Since it is hard to write the truth because truth is everywhere suppressed, it seems to most people to be a question of character whether the truth is written or not written. They believe that courage alone suffices. They forget the second obstacle: the difficulty of finding the truth. It is impossible to assert that the truth is easily ascertained.
First of all we strike trouble in determining what truth is worth the telling. For example, before the eyes of the whole world one great civilized nation after the other falls into barbarism. Moreover, everyone knows that the domestic war which is being waged by the most ghastly methods can at any moment be converted into a foreign war which may well leave our continent a heap of ruins. This, undoubtedly, is one truth, but there are others. Thus, for example, it is not untrue that chairs have seats and that rain falls downward. Many poets write truths of this sort. They are like a painter adorning the walls of a sinking ship with a still life.
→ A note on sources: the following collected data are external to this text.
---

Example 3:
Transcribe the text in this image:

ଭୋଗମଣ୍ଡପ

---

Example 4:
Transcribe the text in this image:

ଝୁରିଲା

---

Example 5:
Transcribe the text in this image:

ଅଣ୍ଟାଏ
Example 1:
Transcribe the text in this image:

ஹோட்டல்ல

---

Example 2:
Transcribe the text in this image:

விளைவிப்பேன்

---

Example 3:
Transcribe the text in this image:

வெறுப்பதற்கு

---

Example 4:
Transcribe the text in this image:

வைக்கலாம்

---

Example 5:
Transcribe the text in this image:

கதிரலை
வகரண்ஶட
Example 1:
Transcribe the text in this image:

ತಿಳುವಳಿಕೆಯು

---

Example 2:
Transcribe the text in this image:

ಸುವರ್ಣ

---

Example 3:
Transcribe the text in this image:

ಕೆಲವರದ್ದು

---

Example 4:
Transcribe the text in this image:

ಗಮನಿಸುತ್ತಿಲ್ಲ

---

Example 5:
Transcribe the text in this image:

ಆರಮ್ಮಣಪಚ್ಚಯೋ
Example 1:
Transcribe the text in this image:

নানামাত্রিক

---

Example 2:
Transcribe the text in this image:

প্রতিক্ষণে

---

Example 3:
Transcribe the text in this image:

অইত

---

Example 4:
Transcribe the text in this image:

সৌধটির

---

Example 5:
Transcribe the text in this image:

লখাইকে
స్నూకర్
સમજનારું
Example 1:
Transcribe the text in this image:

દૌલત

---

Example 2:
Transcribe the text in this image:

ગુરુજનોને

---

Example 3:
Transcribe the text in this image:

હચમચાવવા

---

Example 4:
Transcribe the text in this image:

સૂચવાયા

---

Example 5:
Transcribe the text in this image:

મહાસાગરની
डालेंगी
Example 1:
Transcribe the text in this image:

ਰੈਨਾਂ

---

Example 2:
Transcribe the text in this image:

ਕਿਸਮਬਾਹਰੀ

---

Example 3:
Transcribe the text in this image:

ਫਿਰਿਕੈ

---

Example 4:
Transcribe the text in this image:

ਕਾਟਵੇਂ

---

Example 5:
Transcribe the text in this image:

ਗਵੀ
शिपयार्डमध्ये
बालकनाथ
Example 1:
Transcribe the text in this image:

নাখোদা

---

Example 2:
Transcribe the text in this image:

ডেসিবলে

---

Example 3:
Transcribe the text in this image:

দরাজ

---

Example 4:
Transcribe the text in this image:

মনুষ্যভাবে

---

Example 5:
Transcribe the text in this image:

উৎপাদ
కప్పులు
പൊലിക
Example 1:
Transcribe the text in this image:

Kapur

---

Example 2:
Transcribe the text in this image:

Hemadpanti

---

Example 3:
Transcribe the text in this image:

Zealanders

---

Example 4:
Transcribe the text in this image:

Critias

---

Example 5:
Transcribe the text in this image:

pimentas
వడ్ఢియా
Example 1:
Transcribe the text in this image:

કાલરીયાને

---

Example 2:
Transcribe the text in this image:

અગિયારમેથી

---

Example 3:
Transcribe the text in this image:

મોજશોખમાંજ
Our first difficulty does not trouble them and their consciences are clear. Those in power cannot corrupt them, but neither are they disturbed by the cries of the oppressed; they go on painting. The senselessness of their behavior engenders in them a “profound” pessimism which they sell at good prices; yet such pessimism would be more fitting in one who observes these masters and their sales. At the same time it is not easy to realize that their truths are truths about chairs or rain; they usually sound like truths about important things. But on closer examination it is possible to see that they say merely: a chair is a chair; and: no one can prevent the rain from falling down.
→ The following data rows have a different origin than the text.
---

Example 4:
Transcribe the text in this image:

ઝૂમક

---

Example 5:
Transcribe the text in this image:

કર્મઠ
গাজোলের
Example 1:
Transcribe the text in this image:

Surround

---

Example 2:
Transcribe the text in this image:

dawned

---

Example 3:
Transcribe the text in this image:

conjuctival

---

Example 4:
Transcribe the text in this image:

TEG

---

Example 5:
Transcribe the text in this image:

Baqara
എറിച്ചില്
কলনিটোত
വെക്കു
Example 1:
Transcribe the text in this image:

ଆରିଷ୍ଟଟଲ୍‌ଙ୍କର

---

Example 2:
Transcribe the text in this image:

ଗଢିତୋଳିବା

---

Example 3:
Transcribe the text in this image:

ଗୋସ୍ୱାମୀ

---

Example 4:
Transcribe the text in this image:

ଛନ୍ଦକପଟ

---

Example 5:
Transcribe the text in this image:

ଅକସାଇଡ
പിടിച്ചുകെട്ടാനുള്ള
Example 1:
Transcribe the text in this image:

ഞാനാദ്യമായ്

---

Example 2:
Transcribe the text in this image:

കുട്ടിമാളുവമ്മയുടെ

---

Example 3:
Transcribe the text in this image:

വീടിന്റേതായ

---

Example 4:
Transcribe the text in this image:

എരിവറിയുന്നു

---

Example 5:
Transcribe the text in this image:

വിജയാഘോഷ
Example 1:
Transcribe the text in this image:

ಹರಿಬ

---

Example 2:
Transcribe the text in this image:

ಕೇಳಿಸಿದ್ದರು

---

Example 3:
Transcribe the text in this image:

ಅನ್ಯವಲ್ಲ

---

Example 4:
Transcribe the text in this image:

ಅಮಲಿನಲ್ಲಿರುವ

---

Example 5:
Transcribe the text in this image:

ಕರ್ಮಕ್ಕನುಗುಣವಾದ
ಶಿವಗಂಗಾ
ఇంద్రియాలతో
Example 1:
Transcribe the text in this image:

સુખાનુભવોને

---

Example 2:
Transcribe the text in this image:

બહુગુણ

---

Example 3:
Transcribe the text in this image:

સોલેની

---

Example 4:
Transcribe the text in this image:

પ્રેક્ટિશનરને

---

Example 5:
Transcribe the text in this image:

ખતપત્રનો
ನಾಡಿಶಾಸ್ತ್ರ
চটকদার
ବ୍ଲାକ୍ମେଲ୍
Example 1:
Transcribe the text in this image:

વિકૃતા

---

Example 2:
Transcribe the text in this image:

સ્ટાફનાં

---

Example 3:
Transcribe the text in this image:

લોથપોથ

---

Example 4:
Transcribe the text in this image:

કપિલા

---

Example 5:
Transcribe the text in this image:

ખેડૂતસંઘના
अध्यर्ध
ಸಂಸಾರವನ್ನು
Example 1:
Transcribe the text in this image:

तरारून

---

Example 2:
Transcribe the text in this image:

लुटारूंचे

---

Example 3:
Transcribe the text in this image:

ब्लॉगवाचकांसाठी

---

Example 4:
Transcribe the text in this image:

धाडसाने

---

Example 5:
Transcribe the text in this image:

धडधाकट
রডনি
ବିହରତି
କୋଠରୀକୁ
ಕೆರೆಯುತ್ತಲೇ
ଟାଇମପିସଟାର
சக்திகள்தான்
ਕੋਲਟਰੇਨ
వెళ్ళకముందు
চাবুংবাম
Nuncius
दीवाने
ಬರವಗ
They do not discover the truths that are worth writing about. On the other hand, there are some who deal only with the most urgent tasks, who embrace poverty and do not fear rulers, and who nevertheless cannot find the truth. These lack knowledge. They are full of ancient superstitions, with notorious prejudices that in bygone days were often put into beautiful words. The world is too complicated for them; they do not know the facts; they do not perceive relationships. In addition to temperament, knowledge, which can be acquired, and methods, which can be learned, are needed. What is necessary for all writers in this age of perplexity and lightening change is a knowledge of the materialistic dialectic of economy and history. This knowledge can be acquired from books and from practical instruction, if the necessary diligence is applied. Many truths can be discovered in simpler fashion, or at least portions of truths, or facts that lead to the discovery of truths. Method is good in all inquiry, but it is possible to make discoveries without using any method—indeed, even without inquiry. But by such a casual procedure one does not come to the kind of presentation of truth which will enable men to act on the basis of that presentations. People who merely record little facts are not able to arrange the things of the world so that they can be easily controlled. Yet truth has this function alone and no other. Such people cannot cope with the requirement that they write the truth.